Grease is a 1971 musical by Jim Jacobs and Warren Casey. Named after the 1950s United States working-class youth subculture known as greasers, the musical is set in 1959 at fictional Rydell High School (based on William Howard Taft School in Chicago, Illinois) and follows ten working-class teenagers as they navigate the complexities of peer pressure, politics, personal core values, and love. The score borrows heavily from the sounds of early rock and roll. In its original production in Chicago, Grease was a raunchy, raw, aggressive, vulgar show. Subsequent productions sanitized it and tamed it down. The show mentions social issues such as teenage pregnancy, peer pressure and gang violence; its themes include love, friendship, teenage rebellion, sexual exploration during adolescence, and, to some extent, class consciousness/class conflict. Jacobs described the show's basic plot as a subversion of common tropes of 1950s cinema, since the female lead, who in many 1950s films transformed the alpha male into a more sensitive and sympathetic character, is instead drawn into the man's influence and transforms into his fantasy.

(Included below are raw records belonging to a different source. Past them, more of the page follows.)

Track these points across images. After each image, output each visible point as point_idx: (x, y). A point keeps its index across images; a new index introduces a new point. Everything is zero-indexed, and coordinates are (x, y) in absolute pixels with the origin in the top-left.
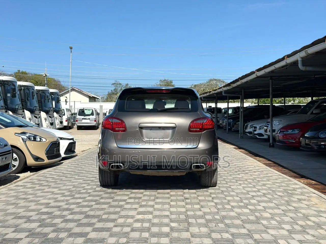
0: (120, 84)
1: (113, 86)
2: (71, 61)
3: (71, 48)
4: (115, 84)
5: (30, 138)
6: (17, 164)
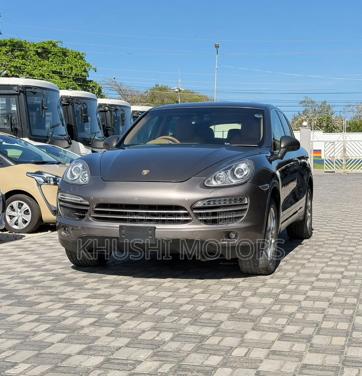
0: (313, 102)
2: (216, 66)
3: (217, 47)
4: (304, 102)
5: (49, 180)
6: (28, 218)
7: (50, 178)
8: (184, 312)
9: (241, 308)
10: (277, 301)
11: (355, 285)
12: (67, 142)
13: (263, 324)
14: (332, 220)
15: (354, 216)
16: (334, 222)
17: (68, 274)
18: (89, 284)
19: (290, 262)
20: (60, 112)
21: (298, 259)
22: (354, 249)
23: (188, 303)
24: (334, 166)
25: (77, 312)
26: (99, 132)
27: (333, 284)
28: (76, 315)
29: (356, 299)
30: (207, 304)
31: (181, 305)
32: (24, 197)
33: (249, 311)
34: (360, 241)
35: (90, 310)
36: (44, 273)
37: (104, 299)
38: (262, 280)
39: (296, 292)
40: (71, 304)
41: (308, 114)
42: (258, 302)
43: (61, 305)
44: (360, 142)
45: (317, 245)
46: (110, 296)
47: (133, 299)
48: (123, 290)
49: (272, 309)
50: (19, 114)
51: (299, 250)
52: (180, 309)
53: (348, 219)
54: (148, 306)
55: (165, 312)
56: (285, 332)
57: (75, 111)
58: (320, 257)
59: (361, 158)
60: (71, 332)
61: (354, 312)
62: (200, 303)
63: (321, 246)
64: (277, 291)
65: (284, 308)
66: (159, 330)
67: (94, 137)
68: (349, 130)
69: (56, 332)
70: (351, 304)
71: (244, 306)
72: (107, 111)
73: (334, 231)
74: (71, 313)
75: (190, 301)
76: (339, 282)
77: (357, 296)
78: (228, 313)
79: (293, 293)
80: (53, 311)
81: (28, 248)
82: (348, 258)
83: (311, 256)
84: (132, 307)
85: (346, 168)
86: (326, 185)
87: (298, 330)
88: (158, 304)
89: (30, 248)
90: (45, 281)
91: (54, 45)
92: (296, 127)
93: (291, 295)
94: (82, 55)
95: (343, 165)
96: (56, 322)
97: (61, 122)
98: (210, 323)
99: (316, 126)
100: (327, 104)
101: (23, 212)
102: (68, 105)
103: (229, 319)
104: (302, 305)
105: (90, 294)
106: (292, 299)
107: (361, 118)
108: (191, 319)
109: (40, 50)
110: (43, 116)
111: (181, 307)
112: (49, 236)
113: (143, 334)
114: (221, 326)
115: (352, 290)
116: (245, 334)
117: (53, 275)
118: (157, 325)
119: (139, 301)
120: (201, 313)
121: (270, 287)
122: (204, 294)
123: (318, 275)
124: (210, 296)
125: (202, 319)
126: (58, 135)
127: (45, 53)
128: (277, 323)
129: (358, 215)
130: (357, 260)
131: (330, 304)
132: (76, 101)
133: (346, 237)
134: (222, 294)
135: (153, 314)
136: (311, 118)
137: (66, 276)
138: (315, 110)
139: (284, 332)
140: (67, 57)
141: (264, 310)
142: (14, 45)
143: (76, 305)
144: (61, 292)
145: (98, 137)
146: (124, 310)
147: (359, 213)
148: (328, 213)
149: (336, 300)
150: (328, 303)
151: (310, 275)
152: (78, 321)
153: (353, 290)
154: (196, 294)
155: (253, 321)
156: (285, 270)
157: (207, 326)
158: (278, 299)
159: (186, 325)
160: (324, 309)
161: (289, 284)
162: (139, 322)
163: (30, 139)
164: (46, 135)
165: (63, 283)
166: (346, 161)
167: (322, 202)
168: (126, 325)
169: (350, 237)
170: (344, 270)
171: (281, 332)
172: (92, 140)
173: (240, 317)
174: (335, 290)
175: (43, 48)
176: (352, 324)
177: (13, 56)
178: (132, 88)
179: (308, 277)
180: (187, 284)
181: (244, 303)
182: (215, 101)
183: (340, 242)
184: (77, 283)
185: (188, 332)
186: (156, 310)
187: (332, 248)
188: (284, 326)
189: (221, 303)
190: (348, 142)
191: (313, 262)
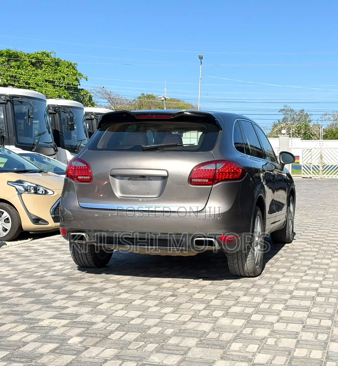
0: (292, 110)
1: (280, 113)
2: (200, 77)
3: (201, 58)
4: (283, 110)
5: (29, 189)
6: (8, 226)
7: (30, 186)
8: (151, 336)
9: (211, 332)
10: (249, 323)
11: (330, 304)
12: (53, 149)
13: (232, 351)
14: (308, 229)
15: (329, 224)
16: (309, 231)
17: (38, 289)
18: (58, 301)
19: (264, 276)
20: (46, 121)
21: (273, 273)
22: (329, 261)
23: (156, 325)
24: (311, 172)
25: (39, 335)
26: (85, 140)
27: (308, 303)
28: (37, 340)
29: (331, 321)
30: (176, 326)
31: (149, 328)
32: (5, 206)
33: (219, 336)
34: (335, 253)
35: (53, 333)
36: (15, 287)
37: (70, 319)
38: (235, 297)
39: (269, 312)
40: (34, 325)
41: (287, 122)
42: (229, 324)
43: (24, 327)
44: (336, 149)
45: (291, 257)
46: (77, 315)
47: (100, 319)
48: (92, 308)
49: (243, 332)
50: (6, 122)
51: (274, 263)
52: (147, 332)
53: (324, 228)
54: (115, 329)
55: (131, 336)
56: (256, 361)
57: (62, 118)
58: (295, 271)
59: (337, 164)
60: (29, 361)
61: (328, 337)
62: (169, 325)
63: (297, 258)
64: (249, 310)
65: (256, 331)
66: (123, 359)
67: (80, 144)
68: (325, 137)
69: (13, 361)
70: (325, 327)
71: (215, 329)
72: (93, 119)
73: (310, 241)
74: (34, 336)
75: (159, 322)
76: (313, 301)
77: (331, 317)
78: (197, 338)
79: (265, 313)
80: (15, 334)
81: (4, 259)
82: (322, 272)
83: (286, 269)
84: (97, 329)
85: (322, 174)
86: (303, 191)
87: (270, 359)
88: (125, 326)
89: (6, 258)
90: (13, 298)
91: (48, 56)
92: (276, 134)
93: (264, 316)
94: (74, 65)
95: (320, 171)
96: (15, 348)
97: (47, 130)
98: (177, 350)
99: (295, 133)
100: (305, 112)
101: (3, 220)
102: (55, 114)
103: (197, 345)
104: (274, 328)
105: (56, 313)
106: (265, 320)
107: (337, 125)
108: (158, 345)
109: (34, 60)
110: (29, 124)
111: (149, 330)
112: (27, 245)
113: (105, 364)
114: (189, 354)
115: (326, 310)
116: (213, 364)
117: (23, 290)
118: (121, 353)
119: (106, 322)
120: (169, 337)
121: (243, 305)
122: (174, 313)
123: (292, 292)
124: (180, 316)
125: (169, 345)
126: (44, 142)
127: (39, 63)
128: (247, 350)
129: (334, 223)
130: (332, 275)
131: (304, 327)
132: (63, 110)
133: (322, 248)
134: (192, 313)
135: (119, 339)
136: (290, 126)
137: (35, 291)
138: (293, 118)
139: (254, 361)
140: (60, 67)
141: (235, 333)
142: (10, 55)
143: (39, 327)
144: (27, 311)
145: (84, 144)
146: (89, 334)
147: (335, 222)
148: (304, 221)
149: (310, 322)
150: (301, 326)
151: (284, 292)
152: (38, 348)
153: (328, 310)
154: (166, 314)
155: (222, 347)
156: (259, 286)
157: (173, 354)
158: (250, 321)
159: (152, 352)
160: (297, 333)
161: (263, 302)
162: (103, 349)
163: (17, 146)
164: (33, 143)
165: (31, 300)
166: (323, 167)
167: (299, 210)
168: (89, 352)
169: (325, 248)
170: (319, 287)
171: (251, 361)
172: (78, 147)
173: (208, 342)
174: (309, 310)
175: (37, 58)
176: (326, 352)
177: (9, 66)
178: (121, 96)
179: (282, 294)
180: (158, 301)
181: (214, 325)
182: (199, 110)
183: (315, 254)
184: (45, 300)
185: (153, 361)
186: (122, 333)
187: (308, 260)
188: (254, 355)
189: (190, 326)
190: (325, 150)
191: (288, 276)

Grease was first performed in 1971 in the original Kingston Mines nightclub in Chicago (since demolished). From there, it has been successful on both stage and screen, but the content has been diluted and its teenage characters have become less Chicago habitués (the characters' Polish-American backgrounds in particular are ignored with last names often changed, although two Italian-American characters are left identifiably ethnic) and more generic. At the time that it closed in 1980, Grease's 3,388-performance run was the longest yet in Broadway history, although it was surpassed by A Chorus Line on September 29, 1983. It went on to become a West End hit, a successful feature film, two popular Broadway revivals in 1994 and 2007, and a staple of regional theatre, summer stock, community theatre, and high school and middle school drama groups. It remains Broadway's 15th longest-running show.

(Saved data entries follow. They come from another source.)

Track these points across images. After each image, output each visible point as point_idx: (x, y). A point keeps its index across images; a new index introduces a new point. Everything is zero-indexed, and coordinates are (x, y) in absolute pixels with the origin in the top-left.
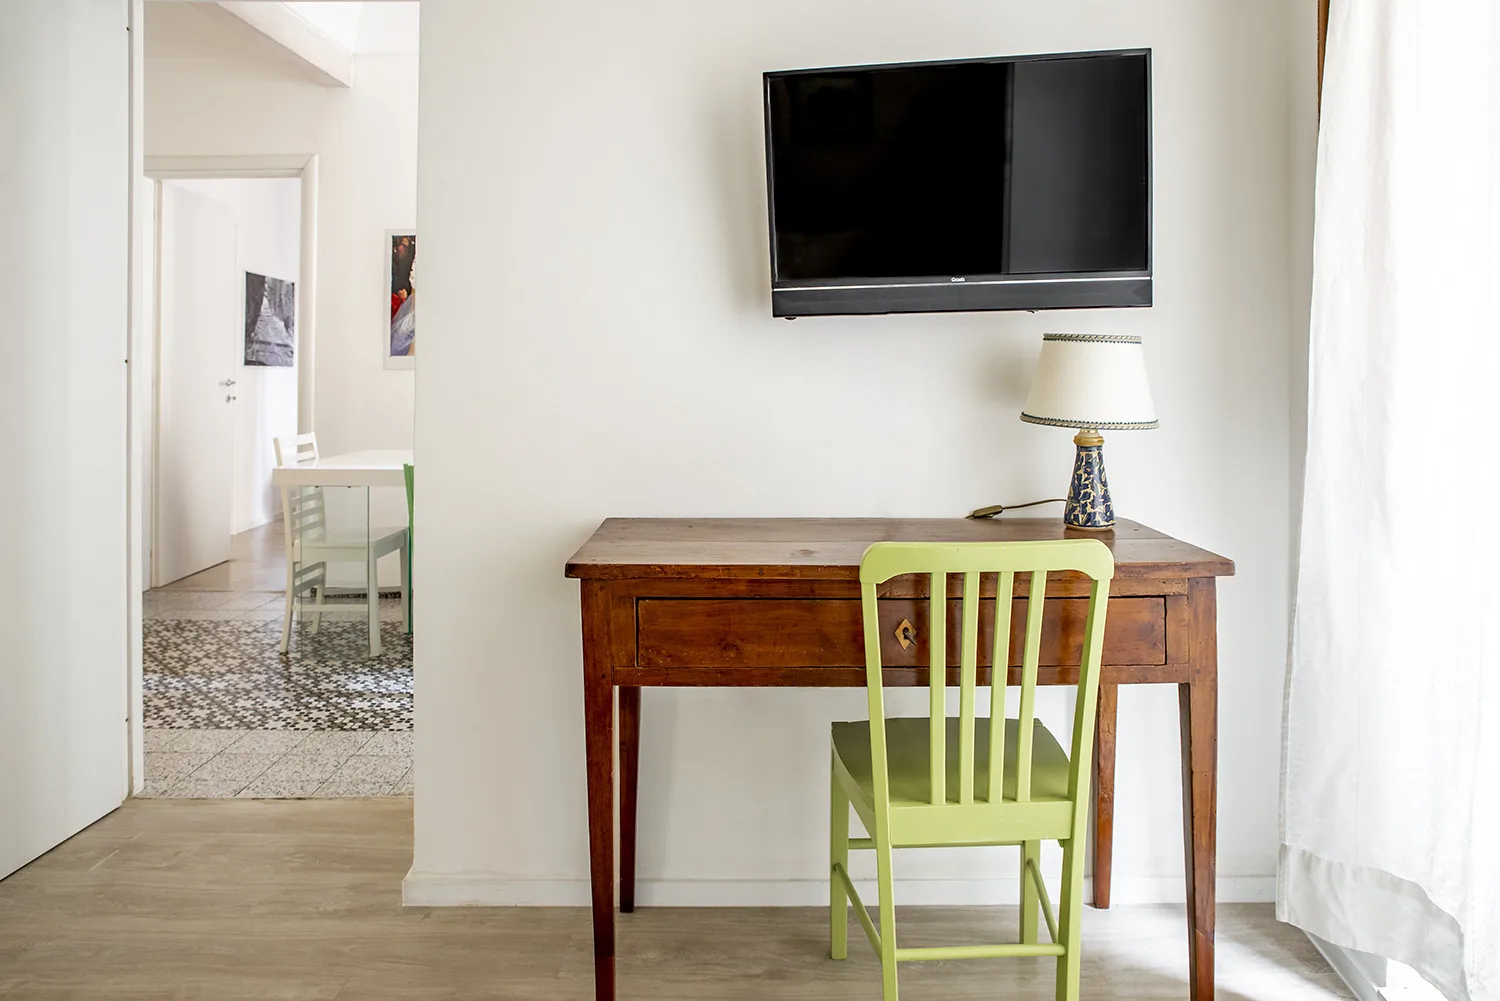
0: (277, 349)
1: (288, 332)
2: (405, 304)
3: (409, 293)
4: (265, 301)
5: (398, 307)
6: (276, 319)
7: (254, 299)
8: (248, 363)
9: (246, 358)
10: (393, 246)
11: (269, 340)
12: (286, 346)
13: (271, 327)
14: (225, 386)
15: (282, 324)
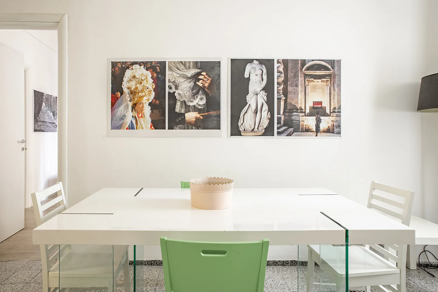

Grease was adapted in 1978 as a feature film also named Grease, which removed some plot elements, characters and songs while adding new songs and elaborating on some plot elements only alluded to in the musical. Some of these revisions have been incorporated into revivals of the musical (John Farrar, who wrote two of the new songs, is credited alongside Jacobs and Casey for the music in these productions).